◆ Page extract
=== Section Start ===
DNA molecules released by malignant cells are present in the peripheral circulation of cancer patients, providing noninvasive access to such genetic material. Circulating tumor-derived cell-free DNA (ctDNA) analysis has been utilized as a liquid biopsy for the management of cancer. Liquid biopsies may serve as a surrogate of invasive biopsies because ctDNA molecules harbor molecular features that are associated with cancers. ctDNA features that have been characterized include somatic mutations, cancer-associated viral sequences, copy number aberrations, and differential DNA methylation signatures (1–5). We envision that the most direct means to detect cancer using a cell-free DNA sample may be through the detection of cancer-associated hallmarks that are physically present on cell-free DNA molecules. Such DNA molecules would be deemed as informative signals for the presence of cancer. Among the methods mentioned above, one disadvantage of approaches based on the detection of viral nucleic acids is that not all cancers are associated with viral infections. However, the use of DNA methylation analyses require performance of additional laboratory steps such as bisulfite conversion. As a result, many research groups have focused on the detection of somatic mutations in plasma (4, 6–8).
=== Section End ===
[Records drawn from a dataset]
=== Section Start ===
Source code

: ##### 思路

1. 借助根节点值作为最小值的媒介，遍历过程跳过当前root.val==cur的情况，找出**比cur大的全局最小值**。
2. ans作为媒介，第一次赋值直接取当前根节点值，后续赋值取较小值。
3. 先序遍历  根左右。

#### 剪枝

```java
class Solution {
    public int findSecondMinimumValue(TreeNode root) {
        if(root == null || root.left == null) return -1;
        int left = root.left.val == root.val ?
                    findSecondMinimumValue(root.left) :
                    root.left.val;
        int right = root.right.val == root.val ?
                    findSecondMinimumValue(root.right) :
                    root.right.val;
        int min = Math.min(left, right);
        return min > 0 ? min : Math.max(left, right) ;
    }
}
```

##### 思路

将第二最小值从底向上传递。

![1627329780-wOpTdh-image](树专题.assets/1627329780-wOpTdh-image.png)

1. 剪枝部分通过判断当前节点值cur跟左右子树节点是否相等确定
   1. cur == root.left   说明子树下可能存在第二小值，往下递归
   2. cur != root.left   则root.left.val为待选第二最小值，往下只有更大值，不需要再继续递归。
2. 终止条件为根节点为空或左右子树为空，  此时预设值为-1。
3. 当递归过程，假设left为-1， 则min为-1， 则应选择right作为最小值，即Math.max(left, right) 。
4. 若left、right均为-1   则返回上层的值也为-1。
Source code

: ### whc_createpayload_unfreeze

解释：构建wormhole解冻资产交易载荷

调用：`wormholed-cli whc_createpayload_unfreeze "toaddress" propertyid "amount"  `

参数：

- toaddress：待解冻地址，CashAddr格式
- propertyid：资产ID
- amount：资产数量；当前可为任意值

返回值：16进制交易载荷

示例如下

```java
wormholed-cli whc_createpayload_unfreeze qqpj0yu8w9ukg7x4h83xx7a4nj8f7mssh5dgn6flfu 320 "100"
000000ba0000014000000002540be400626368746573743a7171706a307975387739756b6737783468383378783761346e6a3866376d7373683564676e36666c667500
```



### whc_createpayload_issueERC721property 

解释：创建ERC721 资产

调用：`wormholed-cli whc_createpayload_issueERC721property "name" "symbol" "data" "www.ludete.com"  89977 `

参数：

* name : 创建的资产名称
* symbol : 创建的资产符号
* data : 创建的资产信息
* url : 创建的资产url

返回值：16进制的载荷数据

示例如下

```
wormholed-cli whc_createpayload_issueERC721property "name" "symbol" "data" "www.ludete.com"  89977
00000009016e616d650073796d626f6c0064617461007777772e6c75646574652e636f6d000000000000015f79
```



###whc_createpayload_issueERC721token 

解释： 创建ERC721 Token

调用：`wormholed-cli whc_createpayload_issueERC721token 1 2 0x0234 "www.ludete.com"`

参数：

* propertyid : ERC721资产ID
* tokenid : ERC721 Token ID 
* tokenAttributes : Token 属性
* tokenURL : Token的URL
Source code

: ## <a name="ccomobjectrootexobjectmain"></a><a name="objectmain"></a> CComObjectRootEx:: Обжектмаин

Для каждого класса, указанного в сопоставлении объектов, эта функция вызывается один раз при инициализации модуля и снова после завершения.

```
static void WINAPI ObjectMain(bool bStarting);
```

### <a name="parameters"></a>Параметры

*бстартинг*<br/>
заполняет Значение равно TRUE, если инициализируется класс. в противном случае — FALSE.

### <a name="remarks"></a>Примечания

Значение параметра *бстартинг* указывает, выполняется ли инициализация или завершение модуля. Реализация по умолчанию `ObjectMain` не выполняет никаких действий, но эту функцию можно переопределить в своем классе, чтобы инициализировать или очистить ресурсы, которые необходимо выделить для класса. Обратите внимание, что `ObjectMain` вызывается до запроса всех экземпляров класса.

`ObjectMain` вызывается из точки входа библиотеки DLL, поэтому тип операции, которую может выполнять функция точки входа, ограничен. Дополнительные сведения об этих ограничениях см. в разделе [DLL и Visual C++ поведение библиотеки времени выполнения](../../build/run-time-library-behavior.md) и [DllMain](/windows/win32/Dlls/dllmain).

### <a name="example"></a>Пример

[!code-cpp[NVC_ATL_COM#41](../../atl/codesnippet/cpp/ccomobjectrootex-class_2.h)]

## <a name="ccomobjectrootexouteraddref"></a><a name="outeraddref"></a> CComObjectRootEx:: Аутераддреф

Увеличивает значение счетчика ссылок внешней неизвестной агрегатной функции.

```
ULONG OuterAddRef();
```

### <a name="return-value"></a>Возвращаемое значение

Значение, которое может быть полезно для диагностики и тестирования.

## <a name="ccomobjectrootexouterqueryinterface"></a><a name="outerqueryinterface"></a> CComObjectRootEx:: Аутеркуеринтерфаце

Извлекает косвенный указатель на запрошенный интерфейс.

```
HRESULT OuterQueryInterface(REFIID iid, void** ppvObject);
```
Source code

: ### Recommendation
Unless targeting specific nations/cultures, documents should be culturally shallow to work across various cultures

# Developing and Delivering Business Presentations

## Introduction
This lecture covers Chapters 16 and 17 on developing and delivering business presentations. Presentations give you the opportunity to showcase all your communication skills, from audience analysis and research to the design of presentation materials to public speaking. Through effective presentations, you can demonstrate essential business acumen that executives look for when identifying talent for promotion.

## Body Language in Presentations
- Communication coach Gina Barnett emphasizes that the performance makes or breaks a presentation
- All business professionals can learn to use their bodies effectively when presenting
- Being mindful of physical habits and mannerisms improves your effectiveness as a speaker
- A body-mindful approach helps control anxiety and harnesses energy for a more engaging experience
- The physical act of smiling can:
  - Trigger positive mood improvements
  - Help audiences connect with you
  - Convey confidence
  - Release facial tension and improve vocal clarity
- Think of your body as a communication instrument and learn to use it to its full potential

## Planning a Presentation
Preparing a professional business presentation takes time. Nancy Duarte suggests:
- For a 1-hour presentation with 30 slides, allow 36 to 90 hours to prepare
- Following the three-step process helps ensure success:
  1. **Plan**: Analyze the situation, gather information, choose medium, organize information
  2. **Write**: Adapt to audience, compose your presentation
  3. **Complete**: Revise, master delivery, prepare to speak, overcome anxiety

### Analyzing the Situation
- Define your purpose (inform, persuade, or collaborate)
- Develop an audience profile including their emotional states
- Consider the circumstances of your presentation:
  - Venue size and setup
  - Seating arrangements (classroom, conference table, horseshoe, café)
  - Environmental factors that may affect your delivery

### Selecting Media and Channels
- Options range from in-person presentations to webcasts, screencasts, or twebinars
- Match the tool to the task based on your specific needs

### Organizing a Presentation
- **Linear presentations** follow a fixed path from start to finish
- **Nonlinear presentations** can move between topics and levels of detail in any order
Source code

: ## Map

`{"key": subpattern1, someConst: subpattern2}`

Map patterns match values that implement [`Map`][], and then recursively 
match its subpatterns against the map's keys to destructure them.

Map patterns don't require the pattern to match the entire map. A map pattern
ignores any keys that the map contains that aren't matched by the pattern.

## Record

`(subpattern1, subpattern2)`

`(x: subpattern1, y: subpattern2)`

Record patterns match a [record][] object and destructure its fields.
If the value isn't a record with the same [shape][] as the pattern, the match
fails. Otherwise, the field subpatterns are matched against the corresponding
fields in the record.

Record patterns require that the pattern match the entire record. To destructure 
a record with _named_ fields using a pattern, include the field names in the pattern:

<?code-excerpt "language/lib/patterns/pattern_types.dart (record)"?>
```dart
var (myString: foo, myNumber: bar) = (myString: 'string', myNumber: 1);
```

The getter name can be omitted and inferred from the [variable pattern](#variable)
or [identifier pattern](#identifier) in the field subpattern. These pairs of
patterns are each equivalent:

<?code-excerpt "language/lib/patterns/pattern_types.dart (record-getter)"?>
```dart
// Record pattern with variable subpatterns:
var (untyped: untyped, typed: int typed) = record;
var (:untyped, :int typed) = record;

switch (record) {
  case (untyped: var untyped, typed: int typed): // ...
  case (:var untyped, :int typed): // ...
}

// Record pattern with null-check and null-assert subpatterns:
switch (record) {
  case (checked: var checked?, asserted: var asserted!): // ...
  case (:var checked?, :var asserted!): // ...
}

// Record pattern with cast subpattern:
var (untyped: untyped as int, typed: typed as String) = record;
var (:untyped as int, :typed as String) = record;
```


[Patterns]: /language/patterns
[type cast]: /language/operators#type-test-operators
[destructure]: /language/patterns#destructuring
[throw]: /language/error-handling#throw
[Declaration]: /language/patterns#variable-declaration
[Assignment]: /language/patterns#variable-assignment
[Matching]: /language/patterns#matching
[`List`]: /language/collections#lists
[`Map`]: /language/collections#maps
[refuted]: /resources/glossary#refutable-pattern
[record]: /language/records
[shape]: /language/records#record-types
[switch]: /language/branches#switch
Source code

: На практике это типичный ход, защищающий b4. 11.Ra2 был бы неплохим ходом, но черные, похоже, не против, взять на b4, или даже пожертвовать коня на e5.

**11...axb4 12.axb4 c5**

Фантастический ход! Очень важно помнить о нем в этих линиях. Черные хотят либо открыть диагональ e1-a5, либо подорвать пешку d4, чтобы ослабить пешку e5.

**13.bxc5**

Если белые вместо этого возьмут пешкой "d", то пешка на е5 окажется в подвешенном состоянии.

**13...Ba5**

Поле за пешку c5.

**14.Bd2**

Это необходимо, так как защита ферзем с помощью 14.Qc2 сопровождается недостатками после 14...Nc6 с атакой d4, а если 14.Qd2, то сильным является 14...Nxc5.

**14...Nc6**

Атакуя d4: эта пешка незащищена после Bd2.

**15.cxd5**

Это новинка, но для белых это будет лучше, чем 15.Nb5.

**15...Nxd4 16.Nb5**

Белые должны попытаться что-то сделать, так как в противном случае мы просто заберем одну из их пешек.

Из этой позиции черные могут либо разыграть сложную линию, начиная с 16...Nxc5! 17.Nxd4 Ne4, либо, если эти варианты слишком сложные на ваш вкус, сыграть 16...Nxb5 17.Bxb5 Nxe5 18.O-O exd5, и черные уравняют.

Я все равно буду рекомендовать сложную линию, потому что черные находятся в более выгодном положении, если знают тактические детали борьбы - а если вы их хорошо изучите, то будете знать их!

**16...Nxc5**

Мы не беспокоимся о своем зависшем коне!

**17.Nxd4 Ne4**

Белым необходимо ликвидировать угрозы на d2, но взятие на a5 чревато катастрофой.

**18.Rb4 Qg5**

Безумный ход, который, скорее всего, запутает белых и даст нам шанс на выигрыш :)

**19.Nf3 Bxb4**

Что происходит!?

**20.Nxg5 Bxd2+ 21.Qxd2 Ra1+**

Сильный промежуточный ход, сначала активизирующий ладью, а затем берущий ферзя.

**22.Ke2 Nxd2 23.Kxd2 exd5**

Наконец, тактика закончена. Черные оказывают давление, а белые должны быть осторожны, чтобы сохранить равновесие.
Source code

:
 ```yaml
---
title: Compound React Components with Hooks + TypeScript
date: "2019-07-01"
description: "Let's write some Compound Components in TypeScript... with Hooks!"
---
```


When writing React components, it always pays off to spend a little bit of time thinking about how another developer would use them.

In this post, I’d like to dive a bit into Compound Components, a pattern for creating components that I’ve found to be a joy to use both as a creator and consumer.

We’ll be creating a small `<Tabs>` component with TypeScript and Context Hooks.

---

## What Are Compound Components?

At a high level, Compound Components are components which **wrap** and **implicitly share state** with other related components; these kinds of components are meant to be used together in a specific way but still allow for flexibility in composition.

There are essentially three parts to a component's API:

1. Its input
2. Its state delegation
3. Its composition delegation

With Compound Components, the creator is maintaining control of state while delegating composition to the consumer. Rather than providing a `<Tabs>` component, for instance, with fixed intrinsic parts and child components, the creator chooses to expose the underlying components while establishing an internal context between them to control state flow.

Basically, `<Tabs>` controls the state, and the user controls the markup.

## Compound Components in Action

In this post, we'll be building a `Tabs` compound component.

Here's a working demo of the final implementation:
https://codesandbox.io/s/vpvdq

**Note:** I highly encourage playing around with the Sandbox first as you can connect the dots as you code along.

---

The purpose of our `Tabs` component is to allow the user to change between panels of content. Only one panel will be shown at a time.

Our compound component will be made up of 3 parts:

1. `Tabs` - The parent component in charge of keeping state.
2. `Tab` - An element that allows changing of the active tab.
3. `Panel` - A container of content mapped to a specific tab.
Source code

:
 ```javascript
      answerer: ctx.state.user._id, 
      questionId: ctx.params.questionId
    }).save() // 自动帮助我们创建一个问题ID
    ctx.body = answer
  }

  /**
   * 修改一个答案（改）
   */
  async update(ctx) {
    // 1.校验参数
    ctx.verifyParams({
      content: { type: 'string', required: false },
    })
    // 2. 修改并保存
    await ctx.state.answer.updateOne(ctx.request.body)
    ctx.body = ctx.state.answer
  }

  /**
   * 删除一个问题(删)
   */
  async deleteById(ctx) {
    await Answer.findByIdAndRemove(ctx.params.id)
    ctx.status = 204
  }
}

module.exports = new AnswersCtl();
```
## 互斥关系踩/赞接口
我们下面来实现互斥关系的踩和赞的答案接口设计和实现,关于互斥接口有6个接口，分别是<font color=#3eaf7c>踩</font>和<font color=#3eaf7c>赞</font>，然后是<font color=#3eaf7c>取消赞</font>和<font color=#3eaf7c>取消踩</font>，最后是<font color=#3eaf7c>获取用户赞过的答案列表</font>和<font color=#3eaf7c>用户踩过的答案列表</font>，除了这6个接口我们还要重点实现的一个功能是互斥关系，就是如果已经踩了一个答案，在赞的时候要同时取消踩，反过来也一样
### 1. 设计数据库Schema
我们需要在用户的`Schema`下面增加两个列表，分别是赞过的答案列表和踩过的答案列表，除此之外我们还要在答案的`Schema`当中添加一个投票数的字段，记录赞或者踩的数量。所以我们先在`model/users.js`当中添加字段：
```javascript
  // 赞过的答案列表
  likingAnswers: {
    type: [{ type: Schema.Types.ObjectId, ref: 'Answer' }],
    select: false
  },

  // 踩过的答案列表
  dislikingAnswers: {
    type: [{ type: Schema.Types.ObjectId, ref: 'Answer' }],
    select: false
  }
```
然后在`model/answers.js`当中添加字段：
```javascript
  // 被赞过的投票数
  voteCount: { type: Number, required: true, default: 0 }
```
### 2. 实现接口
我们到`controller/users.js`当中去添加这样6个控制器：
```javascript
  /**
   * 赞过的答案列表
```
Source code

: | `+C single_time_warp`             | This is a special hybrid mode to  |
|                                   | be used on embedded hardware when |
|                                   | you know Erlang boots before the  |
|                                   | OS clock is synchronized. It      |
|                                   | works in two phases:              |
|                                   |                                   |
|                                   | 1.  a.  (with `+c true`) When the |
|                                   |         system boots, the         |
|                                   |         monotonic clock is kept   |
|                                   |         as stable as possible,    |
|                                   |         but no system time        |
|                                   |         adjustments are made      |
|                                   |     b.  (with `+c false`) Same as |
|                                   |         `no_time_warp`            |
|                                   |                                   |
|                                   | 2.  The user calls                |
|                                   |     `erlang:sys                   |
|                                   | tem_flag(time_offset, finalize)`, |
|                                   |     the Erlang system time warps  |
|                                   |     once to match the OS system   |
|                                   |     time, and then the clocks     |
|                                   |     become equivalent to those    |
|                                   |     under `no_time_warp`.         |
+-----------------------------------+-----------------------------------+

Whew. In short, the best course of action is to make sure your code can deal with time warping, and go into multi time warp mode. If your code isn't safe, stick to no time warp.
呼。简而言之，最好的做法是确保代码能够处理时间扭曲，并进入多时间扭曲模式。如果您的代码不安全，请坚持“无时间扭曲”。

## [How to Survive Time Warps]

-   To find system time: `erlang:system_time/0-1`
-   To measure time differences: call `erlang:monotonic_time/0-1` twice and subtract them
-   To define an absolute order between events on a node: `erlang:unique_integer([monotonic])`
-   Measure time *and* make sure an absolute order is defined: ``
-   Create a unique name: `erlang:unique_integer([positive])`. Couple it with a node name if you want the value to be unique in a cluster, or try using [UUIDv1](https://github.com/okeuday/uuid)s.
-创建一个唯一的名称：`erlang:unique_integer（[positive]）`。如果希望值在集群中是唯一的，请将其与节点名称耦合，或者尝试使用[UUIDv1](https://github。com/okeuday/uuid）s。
=== Section End ===
◆ What you need to do
1. Answer these questions from the passage on circulating tumor DNA:
(a) Which ctDNA features have been characterized?
(b) What additional laboratory step do DNA methylation analyses require?
(c) What have many research groups focused on?
2. According to the passage on circulating tumor DNA, why might liquid biopsies serve as a surrogate for invasive biopsies? Answer in one to three sentences.
The listing is standalone material, unrelated to the passage on circulating tumor DNA.

◆ Answers
1.
(a) Somatic mutations, cancer-associated viral sequences, copy number aberrations, and differential DNA methylation signatures.
(b) Bisulfite conversion.
(c) Detecting somatic mutations in plasma.

2. Liquid biopsies can stand in for invasive biopsies because ctDNA molecules harbor molecular features that are associated with cancers. DNA from malignant cells circulates in the blood of cancer patients, so this genetic material can be reached noninvasively.